● **Task description**:
Your answer should consist of each line below that contains the string "lines".

——

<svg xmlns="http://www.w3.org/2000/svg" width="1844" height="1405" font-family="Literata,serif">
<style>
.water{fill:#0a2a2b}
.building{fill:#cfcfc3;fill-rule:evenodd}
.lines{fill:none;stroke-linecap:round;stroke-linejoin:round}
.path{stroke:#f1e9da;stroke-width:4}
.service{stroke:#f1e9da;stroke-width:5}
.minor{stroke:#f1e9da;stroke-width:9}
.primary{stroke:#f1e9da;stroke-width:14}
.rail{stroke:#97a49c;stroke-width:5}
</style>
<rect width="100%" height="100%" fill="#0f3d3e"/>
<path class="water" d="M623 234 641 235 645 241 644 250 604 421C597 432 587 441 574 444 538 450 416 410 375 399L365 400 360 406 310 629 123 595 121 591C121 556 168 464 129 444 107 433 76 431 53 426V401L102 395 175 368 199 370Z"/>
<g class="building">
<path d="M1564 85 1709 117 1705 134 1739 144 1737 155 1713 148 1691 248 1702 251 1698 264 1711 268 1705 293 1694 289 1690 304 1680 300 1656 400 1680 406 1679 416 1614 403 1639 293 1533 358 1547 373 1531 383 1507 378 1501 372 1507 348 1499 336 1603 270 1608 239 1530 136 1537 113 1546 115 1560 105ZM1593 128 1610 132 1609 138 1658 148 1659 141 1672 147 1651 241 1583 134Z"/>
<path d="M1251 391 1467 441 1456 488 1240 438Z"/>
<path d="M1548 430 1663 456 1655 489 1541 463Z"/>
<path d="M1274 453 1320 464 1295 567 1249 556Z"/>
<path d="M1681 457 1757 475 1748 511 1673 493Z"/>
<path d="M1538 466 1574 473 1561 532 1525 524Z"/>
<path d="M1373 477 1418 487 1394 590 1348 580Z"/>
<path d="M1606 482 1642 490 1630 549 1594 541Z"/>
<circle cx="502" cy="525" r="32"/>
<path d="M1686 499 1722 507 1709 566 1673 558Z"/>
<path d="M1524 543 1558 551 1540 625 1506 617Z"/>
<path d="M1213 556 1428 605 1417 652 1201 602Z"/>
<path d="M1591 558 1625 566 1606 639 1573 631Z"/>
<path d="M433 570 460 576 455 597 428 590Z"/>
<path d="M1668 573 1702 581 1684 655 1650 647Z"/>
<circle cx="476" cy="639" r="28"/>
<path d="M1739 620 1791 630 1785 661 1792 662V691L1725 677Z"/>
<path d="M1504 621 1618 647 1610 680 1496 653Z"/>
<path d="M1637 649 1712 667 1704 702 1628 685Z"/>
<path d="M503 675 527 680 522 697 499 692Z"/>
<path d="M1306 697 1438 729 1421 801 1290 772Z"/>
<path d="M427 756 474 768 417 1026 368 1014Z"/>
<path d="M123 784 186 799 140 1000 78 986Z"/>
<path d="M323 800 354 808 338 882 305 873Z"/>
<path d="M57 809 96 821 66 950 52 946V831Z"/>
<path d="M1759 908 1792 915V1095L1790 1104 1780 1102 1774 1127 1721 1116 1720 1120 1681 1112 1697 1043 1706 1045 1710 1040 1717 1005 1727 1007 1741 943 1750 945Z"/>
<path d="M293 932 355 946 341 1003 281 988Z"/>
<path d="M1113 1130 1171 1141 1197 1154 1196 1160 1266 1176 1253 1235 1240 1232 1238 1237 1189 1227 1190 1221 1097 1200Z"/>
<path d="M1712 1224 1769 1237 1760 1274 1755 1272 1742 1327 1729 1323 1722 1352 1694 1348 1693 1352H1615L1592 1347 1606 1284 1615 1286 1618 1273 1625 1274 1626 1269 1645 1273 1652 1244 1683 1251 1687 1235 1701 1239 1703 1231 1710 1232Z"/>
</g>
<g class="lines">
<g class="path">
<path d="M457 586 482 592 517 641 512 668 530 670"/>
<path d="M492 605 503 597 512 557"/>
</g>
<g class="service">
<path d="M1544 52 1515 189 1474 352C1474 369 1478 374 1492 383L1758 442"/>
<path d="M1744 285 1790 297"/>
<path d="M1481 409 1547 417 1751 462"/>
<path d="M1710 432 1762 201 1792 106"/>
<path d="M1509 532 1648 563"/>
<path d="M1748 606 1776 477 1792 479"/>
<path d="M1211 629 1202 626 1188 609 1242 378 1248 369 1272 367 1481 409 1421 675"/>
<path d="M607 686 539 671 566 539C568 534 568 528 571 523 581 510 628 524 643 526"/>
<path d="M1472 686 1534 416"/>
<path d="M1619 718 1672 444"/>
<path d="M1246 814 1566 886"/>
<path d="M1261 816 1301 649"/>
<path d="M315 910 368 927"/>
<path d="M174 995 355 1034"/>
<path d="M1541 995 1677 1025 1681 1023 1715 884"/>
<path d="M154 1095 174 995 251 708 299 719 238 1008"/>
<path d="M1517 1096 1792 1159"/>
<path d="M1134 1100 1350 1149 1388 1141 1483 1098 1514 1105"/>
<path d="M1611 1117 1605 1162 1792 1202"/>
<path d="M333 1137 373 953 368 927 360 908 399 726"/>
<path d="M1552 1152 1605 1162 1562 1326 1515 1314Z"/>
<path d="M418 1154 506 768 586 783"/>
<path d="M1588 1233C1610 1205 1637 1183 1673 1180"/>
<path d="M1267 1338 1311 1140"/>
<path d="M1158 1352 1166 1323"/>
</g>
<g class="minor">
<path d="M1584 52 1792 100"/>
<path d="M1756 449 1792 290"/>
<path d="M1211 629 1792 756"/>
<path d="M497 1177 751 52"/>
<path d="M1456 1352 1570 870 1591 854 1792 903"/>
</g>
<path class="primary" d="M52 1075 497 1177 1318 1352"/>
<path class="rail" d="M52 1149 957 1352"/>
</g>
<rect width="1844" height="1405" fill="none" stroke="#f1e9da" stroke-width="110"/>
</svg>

——

● **Answer area**:
.lines{fill:none;stroke-linecap:round;stroke-linejoin:round}
<g class="lines">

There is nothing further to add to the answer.